I don't think Mahmood is correct in linking this, in any way, with racism. The racism criticism seems to stem from relativism, the idea that if a large and definable people believe that the pixies are changing road signs then we should allow that the pixies change road signs.
Firstly the "element of racism" accusation appears racist in itself. I do not believe that sufficient numbers of Muslims feel "violated" by a cartoon such that the reaction can be said to be characteristic of the group. (I bet you a pint* Mahmood's defence would involve a "no true Scotsman" argument that those not "violated" were not "real"/were "westernised")
Secondly, as skepticlawyer said, it's just not true. It's no more true than pixies changing road signs and our reaction should be similar. Try and minimise manifestations of the pathology, avoid the issue when unwell, keep them out of harms way etc. etc.

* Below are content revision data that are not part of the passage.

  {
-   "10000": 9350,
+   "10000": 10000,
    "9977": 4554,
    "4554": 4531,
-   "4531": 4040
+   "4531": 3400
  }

If there are a lot of people out there who cannot make sense of the idea of certain beliefs being criticised then that is not a problem with us: they just are not equipped with the thought processes necessary to relate to others in this world.

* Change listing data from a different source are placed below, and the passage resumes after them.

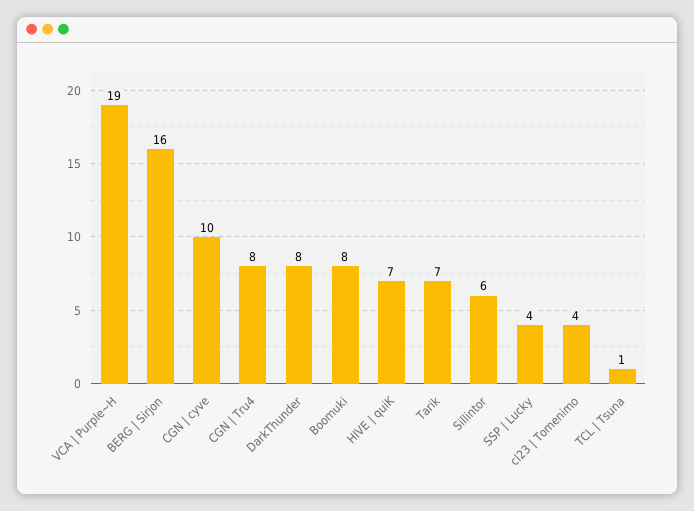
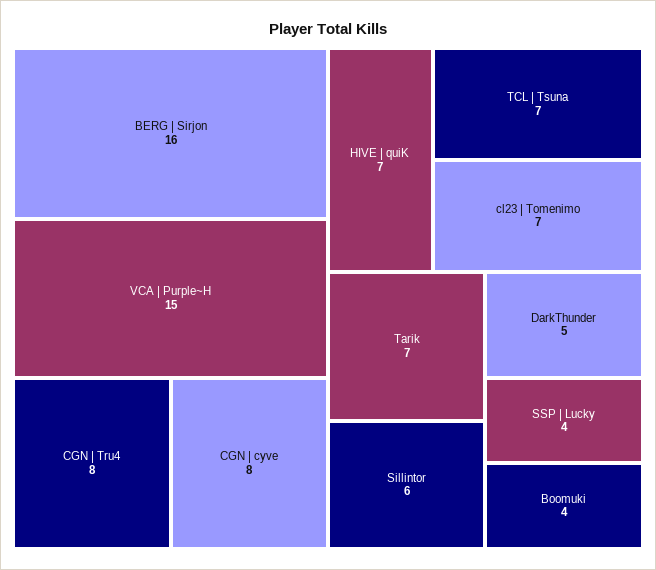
  {
-   "VCA | Purple~H": 19,
+   "VCA | Purple~H": 15,
    "BERG | Sirjon": 16,
-   "CGN | cyve": 10,
+   "CGN | cyve": 8,
    "CGN | Tru4": 8,
-   "DarkThunder": 8,
+   "DarkThunder": 5,
-   "Boomuki": 8,
+   "Boomuki": 4,
    "HIVE | quiK": 7,
    "Tarik": 7,
    "Sillintor": 6,
    "SSP | Lucky": 4,
-   "cl23 | Tomenimo": 4,
+   "cl23 | Tomenimo": 7,
-   "TCL | Tsuna": 1
+   "TCL | Tsuna": 7
  }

*Of proper beer, not that Aussie stuff.
#In my experience they tend to concentrate on messing with wifi reception
Regarding the analysis presented: however much we respect an attempt to maintain a stable society (and the social rules that lead to that end), there is one thing being left out: the fact that Denmark is not an Islamic society. Many of us in the West actually feel that we already have a stable society here, based on Enlightenment values, and that we therefore neither want nor need to replace it with an Islamic one. Ergo, rules for maintaining an Islamic society, while right and proper in places that want them and benefit from them, become null and void outside of the borders of those places; and different rules apply for Denmark and the rest of the West.

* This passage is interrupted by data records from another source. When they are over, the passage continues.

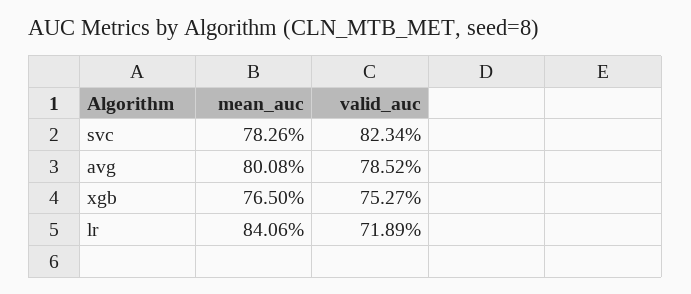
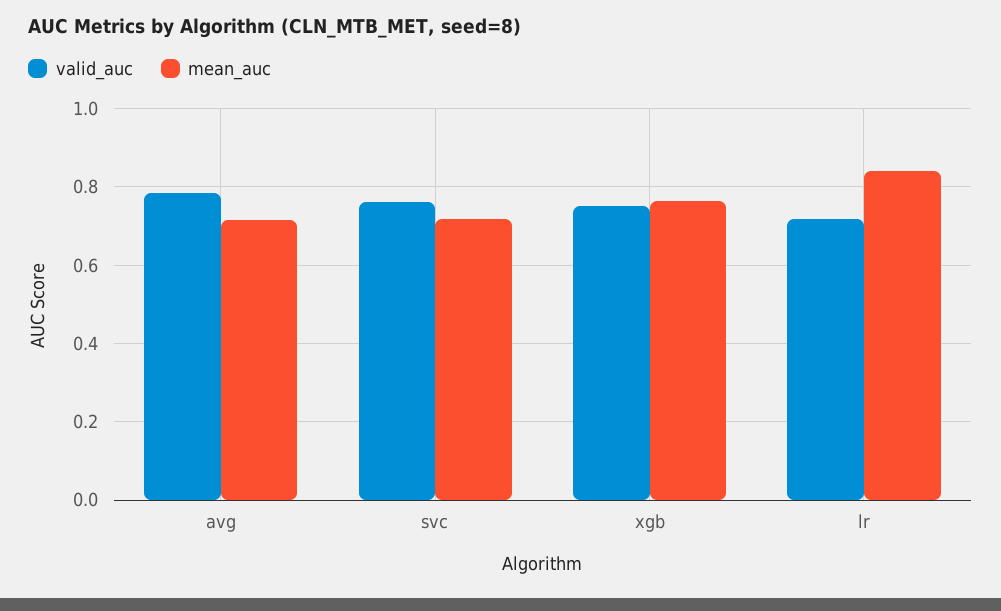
  {
    "mean_auc": {
-     "svc": 0.7826,
+     "svc": 0.72,
-     "avg": 0.8008,
+     "avg": 0.72,
      "xgb": 0.765,
      "lr": 0.8406
    },
    "valid_auc": {
-     "svc": 0.8234,
+     "svc": 0.76,
      "avg": 0.7852,
      "xgb": 0.7527,
      "lr": 0.7189
    }
  }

Free speech is one of the rules for maintaining a stable, secular, Enlightenment-based society, and therefore it should trump anti-blasphemy in the Western countries, even as it gives way to anti-blasphemy laws in Islamic states.
I fully agree with Marsie and Skepticlawyer. I would only add that the defense proffered by those "Islamic scholars" (pardon the oxymoron) is, to say the least, childish. And children, as we all know, can be incredibly mean, cruel and merciless. Do we really want to engage such people in rational discourse? To what end?
The second one is just an argument from offence; we get offended/hurt/emotionally wounded by A, so you cannot do A. Assuming that they are relatively conservative Muslims, then their belief requires them to offend/hurt/emotionally wound me, so therefore they are unable to act on their beliefs.
So either we all be quite to avoid offending anyone (boring); they demonstrate why their beliefs are exempt from their requirement to not offend people (unlikely); or we accept that we are going to get offended when we interact with others.
I find Talal Asad's attempt depressingly scary, because it has a superficial persuasiveness, and it's absolutely death to free everything except silent secret thoughts. The Vatican too, in its infinite wisdom, allowed Galileo to believe what he liked; he just couldn't teach it to anyone else.
And if I can provide very compelling evidence that I really, really, really feel hurt inside every time you smile?
And there are 100 000 copies of me?
"...not with anger that a moral interdiction has been violated, but with a sense of having been violated and wounded."
Funny, that's how I feel whenever I see an attractive women in unrevealing clothes. I know many guys who feel the same sense of anguish...and our group is much more analogous to a race than any religion is!
I wonder what the Muslims-from traditional to liberal feminist-would have to say if I claimed the right to avoid feeling violated and wounded?